Given the relentless attacks from Washington on climate science and environmental protections, and the fossil fuel fans running federal agencies dealing with environmental issues, hope for the planet may seem in short supply these days.
However, amidst the bad news making the headlines, there are actually many positive developments to celebrate on Earth Day this year.
Yes, there’s still plenty of work to do to keep our fat out of the fire, so to speak, but let’s look at how much movement there is in the right direction.
Other countries are stepping up
Although China is maligned for its pollution, it became the world leader in solar power capacity in 2016, doubling its solar photovoltaic capacity and installing nearly 1.5 times the amount the U.S. has installed in its entire history.
It also installed almost three times as much wind power as the U.S. Overall, China invested almost $88 billion into renewables in 2016 – one-third more than the U.S.
Further cementing its commitment to renewables, it recently canceled 103 coal-fired power plants that were either planned or under construction – after canceling 60 others in 2016.
Following China’s playbook, in the last few years India has installed nearly as much solar capacity as the three top U.S. states combined – California, New Jersey and Massachusetts.

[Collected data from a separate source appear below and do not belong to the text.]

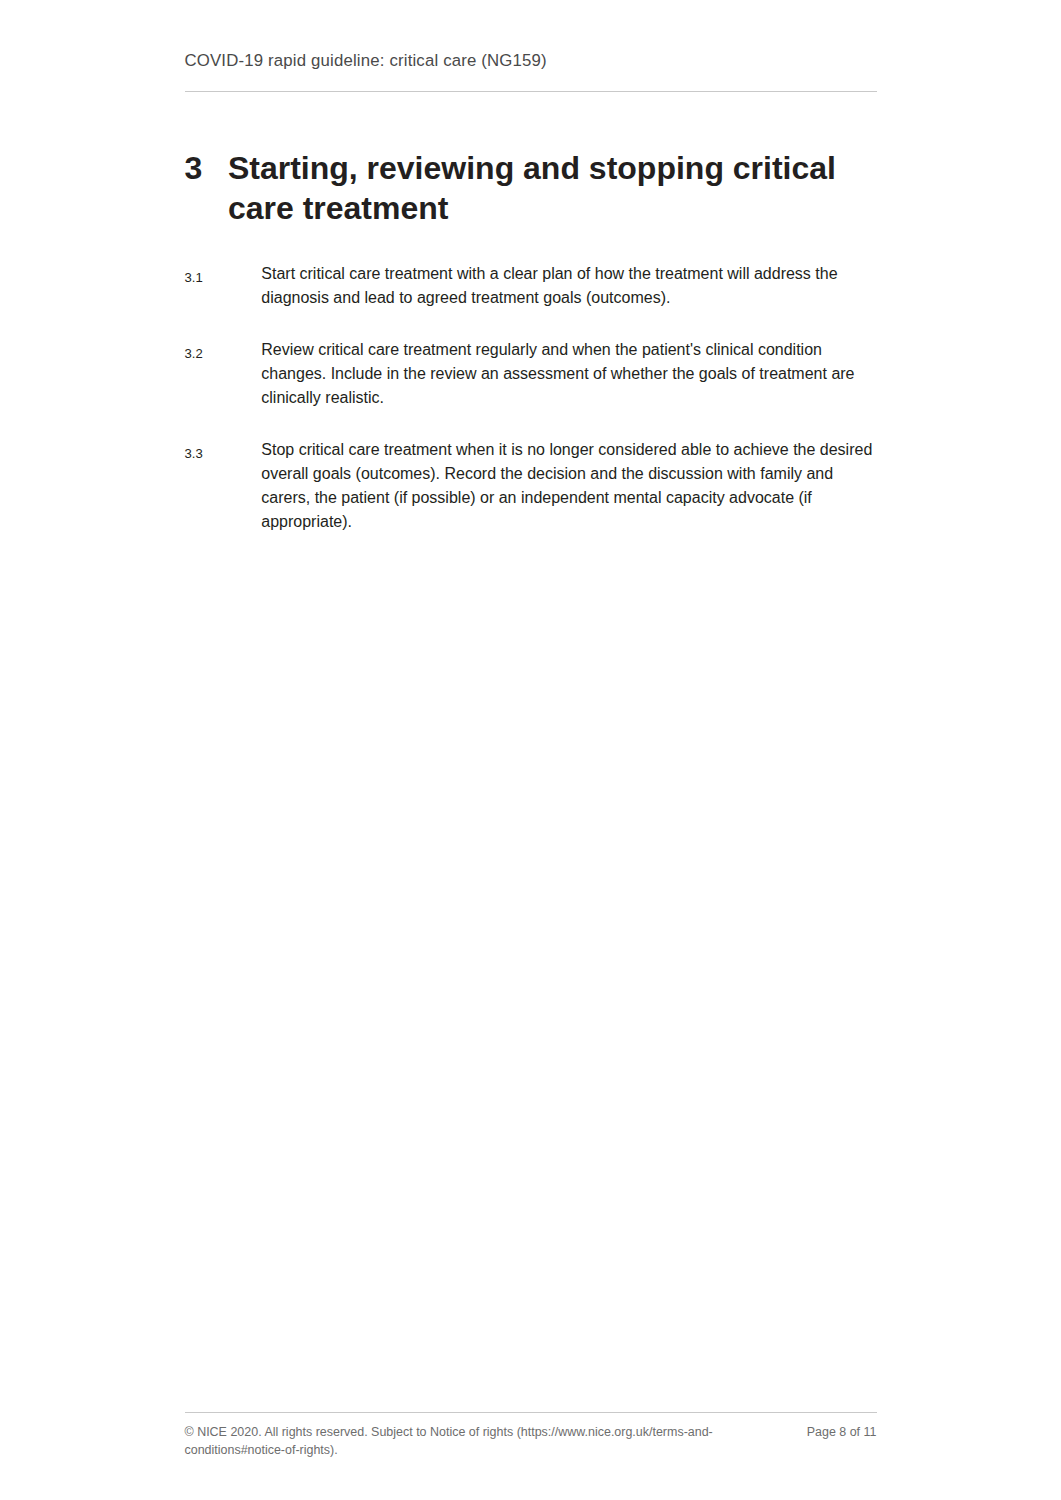COVID-19 rapid guideline: critical care (NG159)
3 Starting, reviewing and stopping critical care treatment
3.1
Start critical care treatment with a clear plan of how the treatment will address the diagnosis and lead to agreed treatment goals (outcomes).
3.2
Review critical care treatment regularly and when the patient's clinical condition changes. Include in the review an assessment of whether the goals of treatment are clinically realistic.
3.3
Stop critical care treatment when it is no longer considered able to achieve the desired overall goals (outcomes). Record the decision and the discussion with family and carers, the patient (if possible) or an independent mental capacity advocate (if appropriate).
© NICE 2020. All rights reserved. Subject to Notice of rights (https://www.nice.org.uk/terms-and-conditions#notice-of-rights).
Page 8 of 11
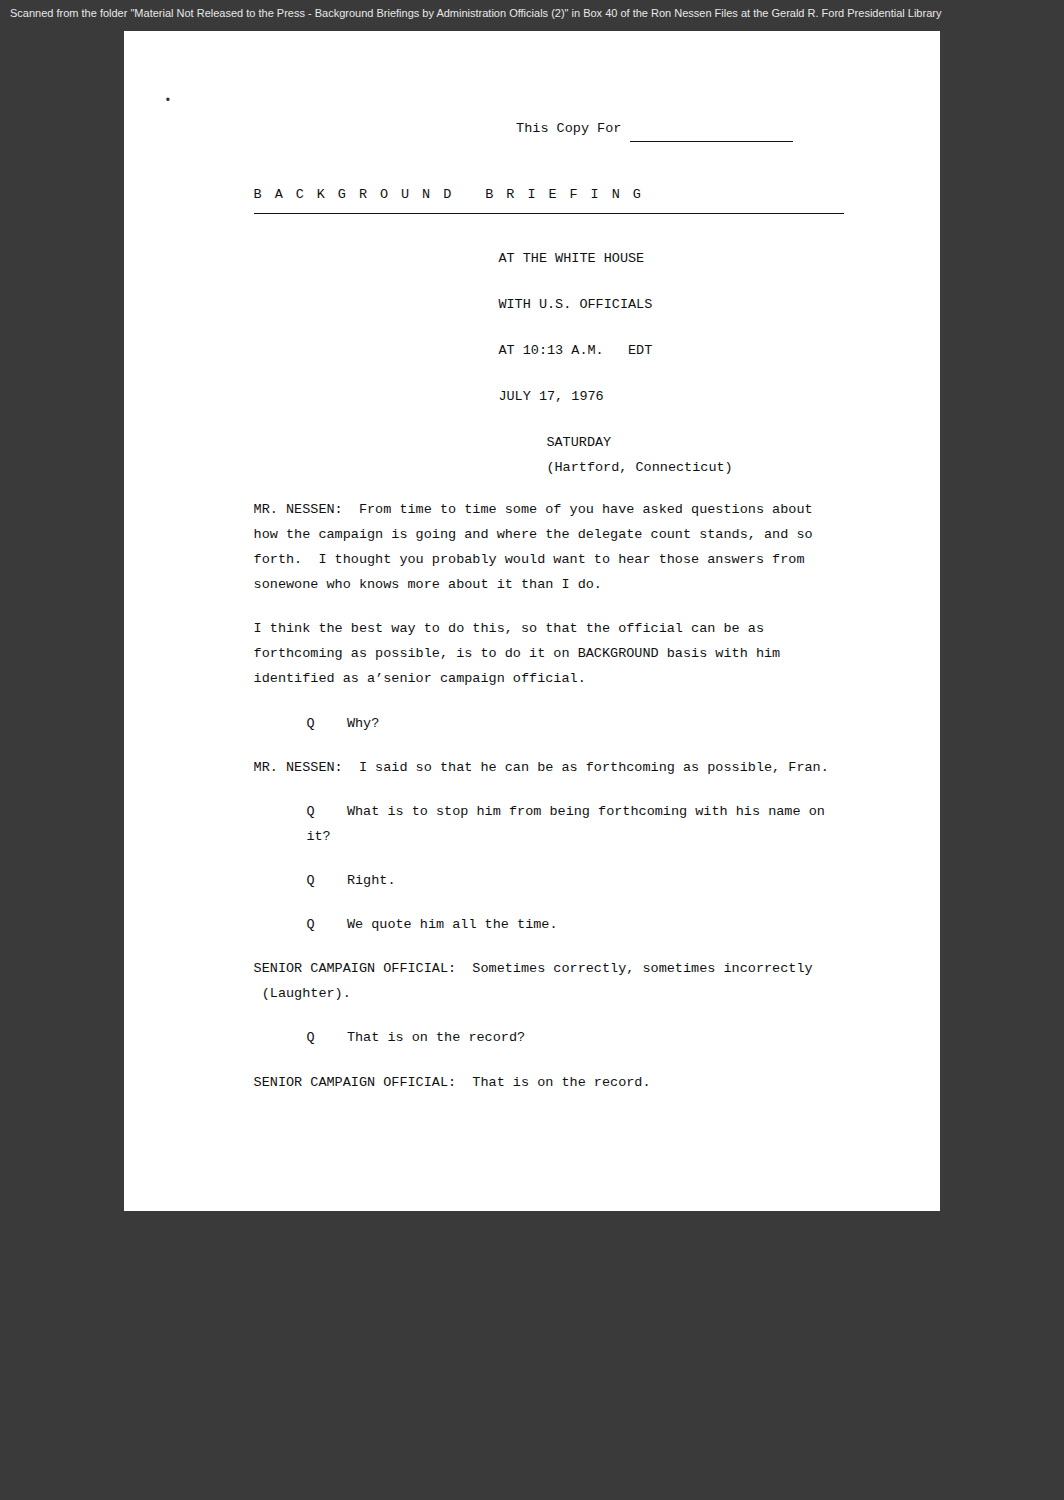Scanned from the folder "Material Not Released to the Press - Background Briefings by Administration Officials (2)" in Box 40 of the Ron Nessen Files at the Gerald R. Ford Presidential Library
•
This Copy For
B A C K G R O U N D B R I E F I N G
AT THE WHITE HOUSE
WITH U.S. OFFICIALS
AT 10:13 A.M. EDT
JULY 17, 1976
SATURDAY
(Hartford, Connecticut)
MR. NESSEN: From time to time some of you have asked questions about how the campaign is going and where the delegate count stands, and so forth. I thought you probably would want to hear those answers from sonewone who knows more about it than I do.
I think the best way to do this, so that the official can be as forthcoming as possible, is to do it on BACKGROUND basis with him identified as a’senior campaign official.
Q Why?
MR. NESSEN: I said so that he can be as forthcoming as possible, Fran.
Q What is to stop him from being forthcoming with his name on it?
Q Right.
Q We quote him all the time.
SENIOR CAMPAIGN OFFICIAL: Sometimes correctly, sometimes incorrectly (Laughter).
Q That is on the record?
SENIOR CAMPAIGN OFFICIAL: That is on the record.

It also has the world’s fourth-largest wind power capacity and has in turn canceled four coal power plants.
Latin America is not far behind. Three of the top five developing countries for clean energy are Chile, Brazil, and Uruguay.
In fact, clean energy investments in emerging nations in South America, as well as the Middle East and Africa, surpassed those in wealthier countries in the Organization for Economic Cooperation and Development (OECD) for the first time last year.
Morocco phased out fossil fuel subsidies and is building the world’s largest concentrated solar plant. Ireland voted to divest its sovereign wealth fund from fossil fuels.
Canada will establish a nationwide price on carbon by 2018. In response to U.S. waffling, numerous countries have re-committed to the emissions reduction pledges they made in the 2015 Paris Agreement, including China, the EU, Australia, India, Indonesia, and Brazil.
Beyond the Paris Agreement, world nations agreed last October to cap and reduce hydrofluorocarbons, a greenhouse gas a thousand times more potent than carbon dioxide.
Renewables are expanding rapidly
Solar jobs in the U.S. increased by 25 percent in 2016; wind jobs by 32 percent. Solar photovoltaic panels were the largest source of new U.S. electric capacity last year, and the costs of wind and solar power continue to plummet.
In some places, they are below or equal to the cost of fossil fuels – even without subsidies. The cost of battery packs for electric cars or backup storage has declined by 50 percent or more.
In Africa, pay-as-you-go solar companies are booming. M-Kopa Solar, for example, has sold more than 425,000 household solar systems, where customers use their cell phones to make a $30 deposit and daily 50-cent payments.
In exchange, they get a solar panel, a pair of lights, a cell phone charger, and a solar-powered radio. After a year of payments, they own the system outright.
Fortune 500 companies are now jumping on the renewables bandwagon, too, at extraordinary levels. Walmart, Apple, Google, and Mars, for example, now power all their stateside operations with 100 percent renewable energy; Google plans to hit its 100 percent goal globally this year.
Banks, too, are seeing exponential growth in lending and finance for low-carbon and other sustainable business activity, including Citigroup at $48 billion in 2015 alone.
Deutsche Bank is providing billions of dollars in loans for clean energy businesses in sub-Saharan Africa.
Hope in the states and Congress
American voters support climate action by wide margins, and states (including California and New York), in the absence of leadership in Washington, have responded by forming a coalition with foreign governments to pursue climate goals.
This powerful coalition represents a billion people and a third of the global economy.
Glimmers of hope in Congress include a new Republican resolution calling for congressional action on climate change and the rapidly-growing bipartisan Climate Solutions Caucus in the House.
The Caucus now has 36 members, half Republican and half Democrat, and is actively looking for solutions to our climate crisis.
Space permits only a sampling of the good news, but the bottom line is that there are many forces at work in the world counteracting the negative actions of the individual sitting in the White House.